→ **Consegna**
Per favore, prosegui l'articolo sulla responsabilità civile del direttore di reparto, riprendendo subito dopo l'ultima frase riportata.

→ **Documento di partenza**
La responsabilità civile del direttore di reparto

La responsabilità civile del direttore di reparto

14 Maggio 2019 1 Di Avv. Corrado Riggio

Il dirigente medico ospedaliero è titolare di una posizione di “garanzia” a tutela della salute dei pazienti affidati alla struttura, per cui non può delegare ad altri la responsabilità.

Il direttore di Unità operativa ha il compito di indicare le direttive generiche e specifiche di carattere programmatico tecnico – organizzative, ma anche diagnostico – terapeutiche per un efficiente svolgimento dell’attività sanitaria e di verificare l’attività (autonoma e delegata) dei singoli medici addetti alla struttura oltre ad avere il potere residuale di avocare a sé la gestione dei singoli pazienti.

Infatti, come sancito dalla Giurisprudenza penale della Corte di Cassazione, il dirigente medico ospedaliero è titolare di una posizione di “garanzia” a tutela della salute dei pazienti affidati alla struttura che comporta il suo dovere di cura in via generale di tutti i pazienti dell’ospedale, oltre che l’organizzazione generale della struttura di cui è dirigente. La Suprema Corte di Cassazione ha avuto modo di precisare, in più occasioni, come il direttore di Struttura non possa delegare in toto ad altri collaboratori la responsabilità della cura dei pazienti, dovendo lo stesso occuparsi di tutti i pazienti della sua struttura e non solo dei casi di particolare difficoltà a pena della sua responsabilità (quantomeno) civile.

→ **Materiale fornito**
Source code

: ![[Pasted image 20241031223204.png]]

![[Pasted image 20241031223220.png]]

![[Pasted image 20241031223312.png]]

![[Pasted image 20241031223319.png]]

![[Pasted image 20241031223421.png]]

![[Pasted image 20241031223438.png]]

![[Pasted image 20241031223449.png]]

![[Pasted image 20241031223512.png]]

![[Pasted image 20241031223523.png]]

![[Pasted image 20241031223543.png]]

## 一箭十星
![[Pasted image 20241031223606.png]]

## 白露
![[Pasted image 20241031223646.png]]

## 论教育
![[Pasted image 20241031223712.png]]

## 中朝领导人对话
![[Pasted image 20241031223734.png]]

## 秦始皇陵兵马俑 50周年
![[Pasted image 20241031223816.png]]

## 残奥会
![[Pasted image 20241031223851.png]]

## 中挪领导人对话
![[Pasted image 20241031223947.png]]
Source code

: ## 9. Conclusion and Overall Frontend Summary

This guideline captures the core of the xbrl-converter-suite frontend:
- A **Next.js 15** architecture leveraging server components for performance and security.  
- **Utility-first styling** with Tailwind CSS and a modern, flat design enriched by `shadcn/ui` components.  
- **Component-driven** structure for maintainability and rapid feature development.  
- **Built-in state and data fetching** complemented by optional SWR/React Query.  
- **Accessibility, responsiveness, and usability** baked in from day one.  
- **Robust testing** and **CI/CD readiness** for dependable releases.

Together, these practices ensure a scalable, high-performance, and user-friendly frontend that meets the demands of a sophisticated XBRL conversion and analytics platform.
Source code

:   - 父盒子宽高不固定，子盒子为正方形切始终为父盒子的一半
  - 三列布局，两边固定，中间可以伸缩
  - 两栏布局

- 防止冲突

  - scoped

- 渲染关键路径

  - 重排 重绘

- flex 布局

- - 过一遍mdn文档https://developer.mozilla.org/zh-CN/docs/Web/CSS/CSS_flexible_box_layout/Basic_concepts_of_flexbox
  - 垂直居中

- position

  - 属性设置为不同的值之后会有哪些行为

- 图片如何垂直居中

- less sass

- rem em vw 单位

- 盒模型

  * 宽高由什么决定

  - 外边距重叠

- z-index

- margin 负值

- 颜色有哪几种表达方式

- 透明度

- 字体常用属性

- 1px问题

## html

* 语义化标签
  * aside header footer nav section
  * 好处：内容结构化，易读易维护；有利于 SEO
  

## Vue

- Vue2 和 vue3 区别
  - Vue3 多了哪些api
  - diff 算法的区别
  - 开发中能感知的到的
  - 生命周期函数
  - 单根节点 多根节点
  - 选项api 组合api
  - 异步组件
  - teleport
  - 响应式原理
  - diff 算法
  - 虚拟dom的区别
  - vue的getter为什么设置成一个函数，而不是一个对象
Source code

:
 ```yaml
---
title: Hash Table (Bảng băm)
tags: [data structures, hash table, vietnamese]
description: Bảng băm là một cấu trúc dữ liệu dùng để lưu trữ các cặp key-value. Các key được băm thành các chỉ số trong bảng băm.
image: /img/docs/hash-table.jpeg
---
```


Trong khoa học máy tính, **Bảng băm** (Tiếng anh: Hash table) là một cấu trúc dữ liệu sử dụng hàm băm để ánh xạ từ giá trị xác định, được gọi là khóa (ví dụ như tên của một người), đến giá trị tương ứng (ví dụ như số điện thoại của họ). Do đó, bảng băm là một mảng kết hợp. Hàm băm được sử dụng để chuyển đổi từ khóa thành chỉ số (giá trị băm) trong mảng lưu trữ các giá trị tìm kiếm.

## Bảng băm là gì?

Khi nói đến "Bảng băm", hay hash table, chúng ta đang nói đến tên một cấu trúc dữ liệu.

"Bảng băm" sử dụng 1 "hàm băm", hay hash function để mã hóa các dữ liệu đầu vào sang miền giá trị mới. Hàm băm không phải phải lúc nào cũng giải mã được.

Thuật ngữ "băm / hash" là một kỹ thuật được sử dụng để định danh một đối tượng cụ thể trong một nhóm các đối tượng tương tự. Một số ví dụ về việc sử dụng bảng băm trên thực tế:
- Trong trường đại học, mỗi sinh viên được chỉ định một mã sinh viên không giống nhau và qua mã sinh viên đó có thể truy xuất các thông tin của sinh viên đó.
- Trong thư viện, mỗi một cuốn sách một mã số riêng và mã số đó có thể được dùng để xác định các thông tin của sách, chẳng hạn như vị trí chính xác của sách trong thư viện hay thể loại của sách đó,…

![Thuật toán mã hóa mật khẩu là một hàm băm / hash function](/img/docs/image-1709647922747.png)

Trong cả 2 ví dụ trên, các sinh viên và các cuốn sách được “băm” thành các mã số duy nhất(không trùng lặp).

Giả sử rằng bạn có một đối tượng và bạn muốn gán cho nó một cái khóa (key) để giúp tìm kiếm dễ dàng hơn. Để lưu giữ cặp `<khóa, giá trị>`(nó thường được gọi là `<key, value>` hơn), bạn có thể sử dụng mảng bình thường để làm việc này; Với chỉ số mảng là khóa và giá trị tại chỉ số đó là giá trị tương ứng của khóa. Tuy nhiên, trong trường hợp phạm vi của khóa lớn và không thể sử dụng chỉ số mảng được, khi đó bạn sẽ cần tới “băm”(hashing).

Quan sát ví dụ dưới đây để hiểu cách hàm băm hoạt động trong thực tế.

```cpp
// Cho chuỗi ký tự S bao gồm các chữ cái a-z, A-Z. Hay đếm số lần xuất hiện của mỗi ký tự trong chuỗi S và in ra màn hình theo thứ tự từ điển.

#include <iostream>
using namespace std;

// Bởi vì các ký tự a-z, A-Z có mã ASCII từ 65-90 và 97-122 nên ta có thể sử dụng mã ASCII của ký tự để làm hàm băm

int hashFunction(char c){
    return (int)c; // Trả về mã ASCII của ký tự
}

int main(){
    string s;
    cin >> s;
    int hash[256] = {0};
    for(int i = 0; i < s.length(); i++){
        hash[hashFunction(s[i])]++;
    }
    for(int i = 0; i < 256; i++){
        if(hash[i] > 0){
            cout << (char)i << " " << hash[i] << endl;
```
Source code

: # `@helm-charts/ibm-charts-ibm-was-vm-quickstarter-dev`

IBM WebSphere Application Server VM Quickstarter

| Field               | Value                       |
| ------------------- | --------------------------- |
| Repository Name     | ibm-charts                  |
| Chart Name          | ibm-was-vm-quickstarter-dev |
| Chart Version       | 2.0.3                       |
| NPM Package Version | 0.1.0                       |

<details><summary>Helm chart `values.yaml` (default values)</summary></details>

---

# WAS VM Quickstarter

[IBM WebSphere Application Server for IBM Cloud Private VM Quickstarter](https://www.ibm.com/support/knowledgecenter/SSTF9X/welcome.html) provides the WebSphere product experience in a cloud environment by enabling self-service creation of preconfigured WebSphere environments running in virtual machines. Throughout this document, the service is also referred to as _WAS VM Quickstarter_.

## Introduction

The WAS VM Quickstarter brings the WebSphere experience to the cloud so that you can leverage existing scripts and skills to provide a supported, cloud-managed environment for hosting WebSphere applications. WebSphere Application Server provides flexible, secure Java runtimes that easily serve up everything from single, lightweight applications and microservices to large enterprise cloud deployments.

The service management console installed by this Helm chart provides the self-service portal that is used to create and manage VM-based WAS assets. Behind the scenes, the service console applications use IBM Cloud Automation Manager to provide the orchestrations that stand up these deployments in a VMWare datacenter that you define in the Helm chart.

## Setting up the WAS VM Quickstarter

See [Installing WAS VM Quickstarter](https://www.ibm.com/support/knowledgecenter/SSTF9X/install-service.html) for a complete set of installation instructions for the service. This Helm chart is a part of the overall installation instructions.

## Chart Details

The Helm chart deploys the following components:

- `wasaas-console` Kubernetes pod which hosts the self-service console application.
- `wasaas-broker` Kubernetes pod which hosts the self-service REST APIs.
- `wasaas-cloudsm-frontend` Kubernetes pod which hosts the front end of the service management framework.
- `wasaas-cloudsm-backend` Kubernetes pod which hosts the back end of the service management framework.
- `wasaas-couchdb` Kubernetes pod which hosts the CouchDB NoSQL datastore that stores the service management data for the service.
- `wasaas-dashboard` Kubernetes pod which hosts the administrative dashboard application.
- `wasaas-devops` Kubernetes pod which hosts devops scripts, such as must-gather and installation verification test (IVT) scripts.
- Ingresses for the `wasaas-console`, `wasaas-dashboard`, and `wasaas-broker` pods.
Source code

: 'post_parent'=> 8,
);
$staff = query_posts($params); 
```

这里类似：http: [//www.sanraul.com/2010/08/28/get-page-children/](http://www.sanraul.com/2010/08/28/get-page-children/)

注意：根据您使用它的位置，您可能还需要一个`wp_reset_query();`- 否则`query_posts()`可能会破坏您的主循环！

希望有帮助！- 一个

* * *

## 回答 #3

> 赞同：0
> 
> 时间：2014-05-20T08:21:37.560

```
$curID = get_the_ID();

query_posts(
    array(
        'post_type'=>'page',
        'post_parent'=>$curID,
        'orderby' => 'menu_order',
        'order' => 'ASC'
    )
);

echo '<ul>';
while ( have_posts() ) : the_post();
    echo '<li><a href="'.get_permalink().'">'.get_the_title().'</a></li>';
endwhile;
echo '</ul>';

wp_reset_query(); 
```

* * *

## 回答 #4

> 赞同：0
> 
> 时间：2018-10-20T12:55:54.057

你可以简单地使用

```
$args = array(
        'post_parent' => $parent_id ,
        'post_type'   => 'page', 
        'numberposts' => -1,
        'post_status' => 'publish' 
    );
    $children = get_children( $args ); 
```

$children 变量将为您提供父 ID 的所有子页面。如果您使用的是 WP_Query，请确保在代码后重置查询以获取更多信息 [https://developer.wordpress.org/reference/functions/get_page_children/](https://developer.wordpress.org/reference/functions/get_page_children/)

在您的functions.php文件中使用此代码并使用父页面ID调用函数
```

→ **Risposta**
Infatti, ha statuito sempre la Corte di Cassazione che il responsabile di Unità operativa, proprio perché titolare di una specifica posizione di “garanzia” nei confronti dei pazienti non può andare esente da responsabilità e venir meno alle sue funzioni di “garante” adducendo che ai reparti sono assegnati altri medici o che il suo intervento è dovuto solo in casi di particolare difficoltà o di complicazioni. Pertanto, alla luce di tutto quanto sopra esposto potremo affermare che il direttore di Struttura operativa sarà responsabile in caso di mancata definizione dei criteri diagnostici e terapeutici generali e specifici; mancata puntuale conoscenza delle situazioni cliniche dei pazienti; carente vigilanza e verifica sull’attività (autonoma e delegata) dei medici addetti alla struttura soprattutto per ciò che attiene alla collaborazione interna tra loro (scambio di informazioni); mancato esercizio del potere di avocazione della gestione del trattamento sanitario quando la situazione di complessità o di pericolo per il paziente lo richiede nonché per carente compilazione della cartella clinica.